We also have to not get cocky and stay observant. The best soil science asserts that we’ve only identified 2% of soil life, and know even less about the interactions and relationships between them. For those of us who are not mechanically inclined (or mechanically inept, like me), it’s like driving a car, but not completely understanding how an internal combustion engine really works. Still, everyone understands the basic principles, and to keep gas in the tank, keep the oil changed, and if you notice something odd, get it checked out. Moreover, no-till will be different on every farm based on their soil, their environment, their resources, and their community of eaters. It’s not copy and paste, and relies heavily on observation, call and response.

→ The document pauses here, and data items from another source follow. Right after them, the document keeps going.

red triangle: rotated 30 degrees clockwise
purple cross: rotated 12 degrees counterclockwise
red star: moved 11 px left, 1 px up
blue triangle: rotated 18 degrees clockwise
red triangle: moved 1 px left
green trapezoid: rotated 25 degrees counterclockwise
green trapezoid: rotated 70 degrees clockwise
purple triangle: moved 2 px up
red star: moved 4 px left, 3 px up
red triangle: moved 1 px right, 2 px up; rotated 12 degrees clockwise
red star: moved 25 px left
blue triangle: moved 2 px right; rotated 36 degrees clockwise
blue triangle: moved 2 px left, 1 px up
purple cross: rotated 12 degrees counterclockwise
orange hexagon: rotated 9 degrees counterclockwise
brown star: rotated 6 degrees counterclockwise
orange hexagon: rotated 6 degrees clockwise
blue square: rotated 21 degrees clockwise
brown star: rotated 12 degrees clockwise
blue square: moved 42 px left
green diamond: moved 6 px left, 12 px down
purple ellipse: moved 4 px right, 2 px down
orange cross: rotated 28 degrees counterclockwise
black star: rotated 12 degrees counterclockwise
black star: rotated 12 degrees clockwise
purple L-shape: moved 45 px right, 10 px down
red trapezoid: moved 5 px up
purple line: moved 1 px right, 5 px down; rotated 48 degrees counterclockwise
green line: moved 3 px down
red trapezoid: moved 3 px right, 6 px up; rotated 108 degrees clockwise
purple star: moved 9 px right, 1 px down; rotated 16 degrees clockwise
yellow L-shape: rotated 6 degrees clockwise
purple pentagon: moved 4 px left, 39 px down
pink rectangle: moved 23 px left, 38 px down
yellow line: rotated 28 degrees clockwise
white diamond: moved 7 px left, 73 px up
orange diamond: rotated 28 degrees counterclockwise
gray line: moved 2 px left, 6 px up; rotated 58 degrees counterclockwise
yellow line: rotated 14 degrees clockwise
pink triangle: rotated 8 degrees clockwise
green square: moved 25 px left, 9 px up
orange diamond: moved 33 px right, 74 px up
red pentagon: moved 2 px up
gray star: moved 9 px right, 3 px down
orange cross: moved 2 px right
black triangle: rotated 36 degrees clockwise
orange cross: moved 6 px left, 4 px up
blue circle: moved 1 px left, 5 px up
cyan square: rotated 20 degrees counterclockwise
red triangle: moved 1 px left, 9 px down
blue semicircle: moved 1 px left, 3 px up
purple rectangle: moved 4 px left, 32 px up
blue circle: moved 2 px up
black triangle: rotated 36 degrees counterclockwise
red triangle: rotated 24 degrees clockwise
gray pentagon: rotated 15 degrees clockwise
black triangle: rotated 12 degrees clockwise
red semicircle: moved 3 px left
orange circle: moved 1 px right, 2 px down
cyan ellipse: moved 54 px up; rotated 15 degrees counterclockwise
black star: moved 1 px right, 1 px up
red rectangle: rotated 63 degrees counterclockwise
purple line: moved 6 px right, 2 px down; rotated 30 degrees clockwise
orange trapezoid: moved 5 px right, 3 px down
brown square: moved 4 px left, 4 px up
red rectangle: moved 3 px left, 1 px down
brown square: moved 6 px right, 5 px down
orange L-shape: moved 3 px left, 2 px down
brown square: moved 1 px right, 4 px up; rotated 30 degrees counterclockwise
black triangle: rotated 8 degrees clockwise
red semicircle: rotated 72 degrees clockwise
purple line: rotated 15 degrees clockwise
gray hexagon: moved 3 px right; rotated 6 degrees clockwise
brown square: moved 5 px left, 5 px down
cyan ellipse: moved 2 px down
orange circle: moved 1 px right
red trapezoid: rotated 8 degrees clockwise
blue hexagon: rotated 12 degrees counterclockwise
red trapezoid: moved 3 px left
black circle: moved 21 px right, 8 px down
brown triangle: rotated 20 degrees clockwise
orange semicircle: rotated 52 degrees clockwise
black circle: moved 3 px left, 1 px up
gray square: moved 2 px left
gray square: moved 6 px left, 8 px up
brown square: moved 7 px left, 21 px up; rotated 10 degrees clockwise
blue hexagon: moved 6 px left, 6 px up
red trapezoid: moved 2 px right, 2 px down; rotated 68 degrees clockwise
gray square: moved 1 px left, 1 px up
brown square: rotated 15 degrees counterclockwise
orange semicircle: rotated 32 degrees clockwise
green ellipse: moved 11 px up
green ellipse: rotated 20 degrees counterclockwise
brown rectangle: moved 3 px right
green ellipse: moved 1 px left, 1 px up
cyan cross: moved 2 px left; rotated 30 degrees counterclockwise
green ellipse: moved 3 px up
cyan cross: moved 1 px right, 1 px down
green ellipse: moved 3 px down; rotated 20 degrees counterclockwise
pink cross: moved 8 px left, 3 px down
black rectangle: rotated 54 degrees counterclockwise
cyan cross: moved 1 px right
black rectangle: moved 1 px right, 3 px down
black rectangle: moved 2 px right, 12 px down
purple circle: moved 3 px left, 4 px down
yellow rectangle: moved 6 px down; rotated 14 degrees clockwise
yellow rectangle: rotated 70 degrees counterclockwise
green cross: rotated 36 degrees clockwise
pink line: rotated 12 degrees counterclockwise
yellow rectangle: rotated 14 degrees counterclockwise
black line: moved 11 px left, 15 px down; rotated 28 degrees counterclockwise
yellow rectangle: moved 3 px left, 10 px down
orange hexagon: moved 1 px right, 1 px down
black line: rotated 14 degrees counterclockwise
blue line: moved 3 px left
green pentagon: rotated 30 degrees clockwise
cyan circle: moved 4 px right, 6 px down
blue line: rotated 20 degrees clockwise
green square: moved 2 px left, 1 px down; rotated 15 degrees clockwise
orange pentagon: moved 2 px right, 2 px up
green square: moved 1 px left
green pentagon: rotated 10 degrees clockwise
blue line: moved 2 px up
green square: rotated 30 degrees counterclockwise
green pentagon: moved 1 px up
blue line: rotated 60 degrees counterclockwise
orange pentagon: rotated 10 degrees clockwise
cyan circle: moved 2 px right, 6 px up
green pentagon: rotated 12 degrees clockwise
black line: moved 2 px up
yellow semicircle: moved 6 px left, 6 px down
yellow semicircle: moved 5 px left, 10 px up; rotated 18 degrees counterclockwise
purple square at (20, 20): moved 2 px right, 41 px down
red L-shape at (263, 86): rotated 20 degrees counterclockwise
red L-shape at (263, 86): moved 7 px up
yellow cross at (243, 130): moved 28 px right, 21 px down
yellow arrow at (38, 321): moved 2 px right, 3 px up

I add that last note on observation because all of this isn’t to say that all this rain is without any challenge for us, just that the challenges are manageable, even solvable. It has turned what would once have been a breakdown into a minor repair. Some pathways are certainly getting behind. I have a section of tomato plants in one area of my garden that doesn’t drain well where I’m starting to see some signs of overwatering. The carrots are not quite as easy to pull, and where I have trialed non-deep-mulch methods, there is a little mud. I also see a few places where the compost has washed down the pathways. Those are all annoying, but all fixable. I can see that the majority of my system is still functioning well and with a little tinkering, and perhaps a few adjustments for my pathways and where I place crops, I am not going to worry too hard about the rain.

I’ll worry about the microbes, though, and let them fret the weather.